İYİ Parti Bursa Milletvekili Selçuk Türkoğlu’nun söz konusu soru önergesinde şu sorulara yanıt aradı:

"SORU 1- İsviçre’deki Ukrayna Barış Konferansı’na, Fener Rum Patriği Bartholomeos, iddia edildiği gibi “Ekümenik” sıfatıyla mı oturmuştur?
SORU 2- Bu sıfatla oturmuşsa, bu olay Türkiye Cumhuriyeti Dışişleri Bakanlığı’nın bilgisi dahilinde mi yaşanmıştır?
SORU 3- Şayet öyleyse; Bartholomeos barış görüşmeleri gibi “devletlerarası hukuku” ilgilendiren bir toplantıda neyi veya kimi temsil ederek o masada oturmuştur?
SORU 4- Fener Patrikhanesi, Lozan Antlaşması çerçevesinde, sadece Türkiye’deki Rum Ortodoks cemaatinin dini kurumuysa, bu durum Türkiye’nin bağımsız bir devlet olduğunu kabul ve teyit eden Lozan Antlaşmasının ihlali değil midir?
SORU 5- Bu hamle; ABD’nin de desteklediği, Fener Patrikhanesini “Vatikanvari” yetkilerle donatma ve dünyadaki tüm Ortodoks cemaatinin temsilcisi sıfatıyla güçlendirmesine fırsat vermez mi?
SORU 6- Büyük Ortadoğu Projesiyle doğudan kuşatıldığı, sığınmacılar operasyonuyla da adeta içeriden işgale çalışıldığı tartışılan ülkemizin; bu kez de Batı’dan, “dini liderlik kılıfı altında” zayıf düşürülmek istenmesine, Türkiye Cumhuriyeti Dışişleri Bakanlığı, devletimiz adına “resmi bir tavır” geliştirecek midir?

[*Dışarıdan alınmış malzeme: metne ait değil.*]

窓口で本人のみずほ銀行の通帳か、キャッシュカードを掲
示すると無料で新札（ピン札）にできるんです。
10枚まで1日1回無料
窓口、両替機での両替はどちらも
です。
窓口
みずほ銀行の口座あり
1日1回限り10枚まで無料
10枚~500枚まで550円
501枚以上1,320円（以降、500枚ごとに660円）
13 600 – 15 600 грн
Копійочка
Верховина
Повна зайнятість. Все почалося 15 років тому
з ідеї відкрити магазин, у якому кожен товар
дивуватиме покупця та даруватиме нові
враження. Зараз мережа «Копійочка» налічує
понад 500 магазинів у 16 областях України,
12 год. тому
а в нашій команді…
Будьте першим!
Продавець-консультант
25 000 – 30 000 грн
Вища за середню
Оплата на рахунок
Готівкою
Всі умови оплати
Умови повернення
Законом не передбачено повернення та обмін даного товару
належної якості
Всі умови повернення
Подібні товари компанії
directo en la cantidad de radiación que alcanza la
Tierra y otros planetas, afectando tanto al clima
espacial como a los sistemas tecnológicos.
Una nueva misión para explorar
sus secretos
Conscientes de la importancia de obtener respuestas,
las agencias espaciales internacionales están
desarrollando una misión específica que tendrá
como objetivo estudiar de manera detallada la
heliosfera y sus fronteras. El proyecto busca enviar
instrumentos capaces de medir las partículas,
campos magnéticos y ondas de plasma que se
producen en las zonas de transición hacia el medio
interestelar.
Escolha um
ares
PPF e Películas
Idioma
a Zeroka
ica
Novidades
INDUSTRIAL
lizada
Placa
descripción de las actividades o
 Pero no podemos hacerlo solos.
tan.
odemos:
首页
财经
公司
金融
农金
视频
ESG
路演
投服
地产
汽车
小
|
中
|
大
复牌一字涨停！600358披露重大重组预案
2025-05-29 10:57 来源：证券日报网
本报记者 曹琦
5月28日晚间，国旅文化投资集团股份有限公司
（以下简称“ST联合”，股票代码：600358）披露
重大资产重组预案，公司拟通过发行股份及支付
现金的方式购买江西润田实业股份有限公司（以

SORU 7- Ülkemizin hak ve menfaatlerini; Ukrayna barışına feda etmenin toprak bütünlüğümüzü ve dahi bağımsızlığımızı tehdit eden, “kabul edilemez bir taviz” anlamına geliyorsa, bunun çok daha “ağır bedeli” veya milletimizin bugün için öngöremediği “gizemli kazancı” ne olacaktır?”